Americans like me respect the military, because unlike those who
advocated this war, we tend to know people who joined up --
public-school kids who did ROTC in high school and who enlisted for
good jobs, pay for college or to get some direction and discipline
in life. Conquering the world was definitely not a reason. Even the
most anti-war people see our military as dedicated professionals who
aren't at all culpable for the political policies that they are
duty-bound to implement.
So what's the disconnect?
• Maybe it's the creepy,
neoconservative crowd whose decade-long determination to go to war
makes the whole exercise look suspect.
• Maybe it's time to bring back
the draft. Unless we all have a friend or family member in the Gulf,
Americans have surprisingly little at stake in this war. For many
young people, it's just another TV reality show -- great graphics,
banging soundtrack and ''embedded'' reporters becoming the next
superstars. But this reality show is full of real tragedy, real
dying and real suffering, on both sides. The question is: Without
the prospect of being whisked off to the front lines, how deeply
will the generation that grew up on Mortal Kombat feel it?
• Maybe it's the fact that while a
war with potentially dire consequences for the world is raging in
Iraq, the United States isn't on much of a war footing. We're told
to go about our business. We don't even sweat the orange alerts
anymore; they've become background noise.

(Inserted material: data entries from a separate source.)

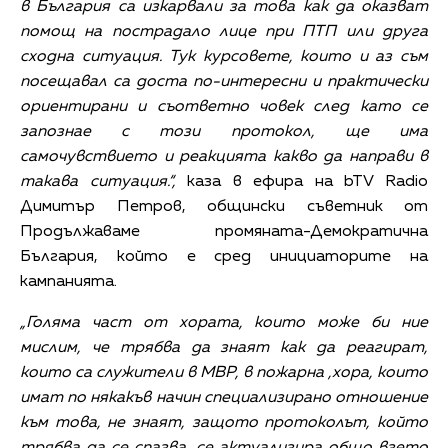
в България са изкарвали за това как да оказват
помощ на пострадало лице при ПТП или друга
сходна ситуация. Тук курсовете, които и аз съм
посещавал са доста по-интересни и практически
ориентирани и съответно човек след като се
запознае с този протокол, ще има
самочувствието и реакцията какво да направи в
такава ситуация.“,
каза в ефира на bTV Radio
Димитър Петров, общински съветник от
Продължаваме промяната-Демократична
България, който e сред инициаторите на
кампанията.
„Голяма част от хората, които може би ние
мислим, че трябва да знаят как да реагират,
които са служители в МВР, в пожарна ,хора, които
имат по някакъв начин специализирано отношение
към това, не знаят, защото протоколът, който
трябва да се спазва, се актуализира общо взето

When we get tired of watching the MOABs lighting up Baghdad, we
can watch undeployed soldier Scott Grayson belt one out for a chance
to get signed by Simon Cowell (the bad Brit to Tony Blair's good,
dutiful one). For all its great coverage at the beginning of the
war, MTV hasn't pre-empted The Real World, and BET is still
booty-shaking and bling-blinging for all but 30 minutes a day.
There are no calls for sacrifice, no war bonds or rations (in
fact, if we make enough dough, we're even getting a tax cut) and no
exhortations from our leaders to get involved. The people most
inclined to get involved -- on the anti-war side -- are being told
to quiet down. Meanwhile, the two major parties are busy dolling out
the post-Hussein spoils to their corporate friends -- and Specialist
Johnson and other young soldiers are still waiting to be
rescued.
America is about to produce a whole new generation of grizzled
war veterans in their 20s and 30s. This Greatest Generation might
turn into the Most Cynical Generation as well.
Joy-Ann L. Reid is news editor for NBC6.net.